> _DIRECTIONS FOR THIS TASK_
Display every line of the listing that contains the word "lens".

> _RECORDED INFORMATION_
━━━

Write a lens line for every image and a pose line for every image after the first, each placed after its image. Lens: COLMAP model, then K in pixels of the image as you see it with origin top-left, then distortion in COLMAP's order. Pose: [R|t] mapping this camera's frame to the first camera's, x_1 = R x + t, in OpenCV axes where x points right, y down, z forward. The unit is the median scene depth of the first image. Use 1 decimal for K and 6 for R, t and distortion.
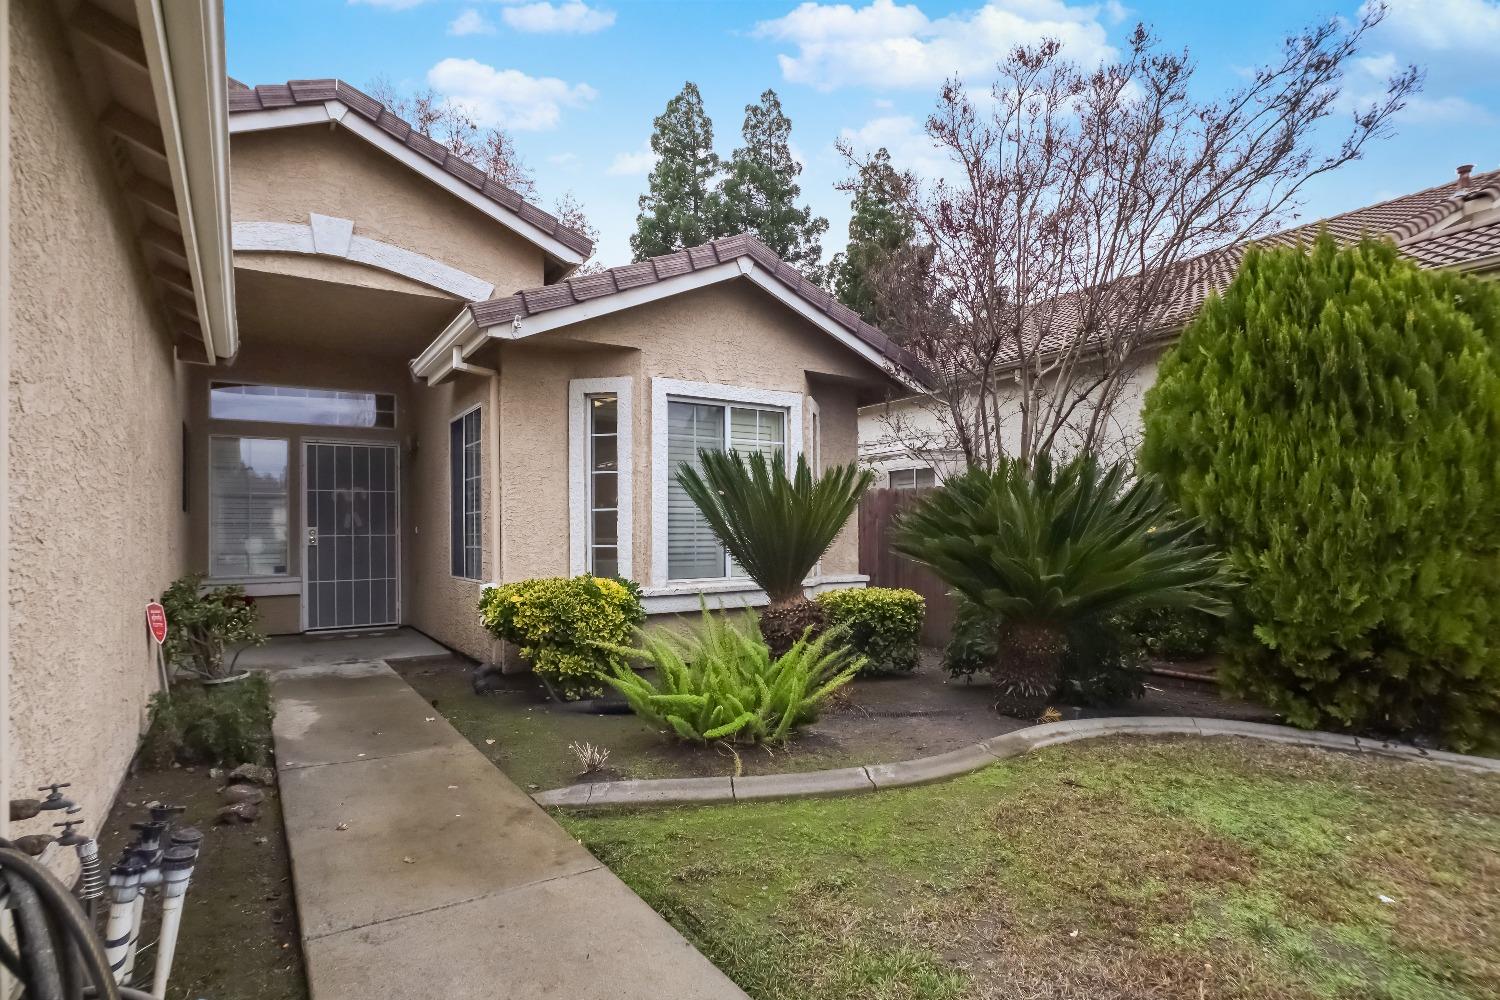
lens RADIAL K [[785.0, 0, 753.9], [0, 785.0, 523.5], [0, 0, 1]] dist [-0.017356, 0.000009]
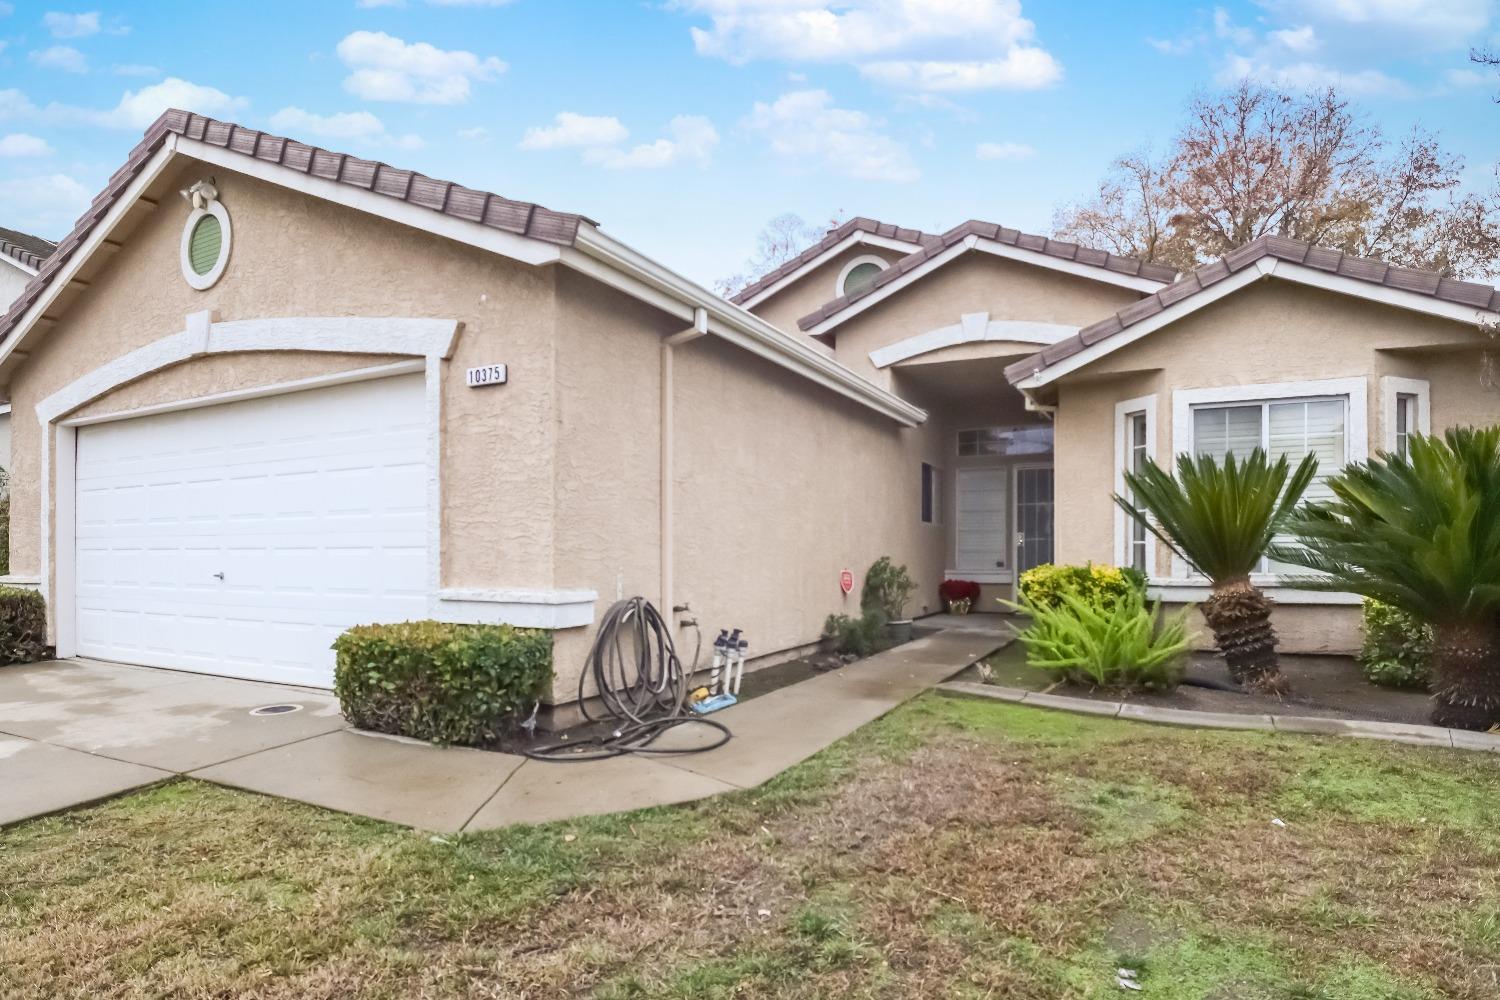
lens RADIAL K [[835.4, 0, 746.5], [0, 835.4, 546.5], [0, 0, 1]] dist [-0.041414, 0.002165]
pose [[0.484110, -0.005465, -0.874990, 0.538550], [0.016075, 0.999867, 0.002649, 0.020132], [0.874859, -0.015348, 0.484134, -0.100740]]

━━━

> _RESULT OF THE EXERCISE_
Write a lens line for every image and a pose line for every image after the first, each placed after its image. Lens: COLMAP model, then K in pixels of the image as you see it with origin top-left, then distortion in COLMAP's order. Pose: [R|t] mapping this camera's frame to the first camera's, x_1 = R x + t, in OpenCV axes where x points right, y down, z forward. The unit is the median scene depth of the first image. Use 1 decimal for K and 6 for R, t and distortion.
lens RADIAL K [[785.0, 0, 753.9], [0, 785.0, 523.5], [0, 0, 1]] dist [-0.017356, 0.000009]
lens RADIAL K [[835.4, 0, 746.5], [0, 835.4, 546.5], [0, 0, 1]] dist [-0.041414, 0.002165]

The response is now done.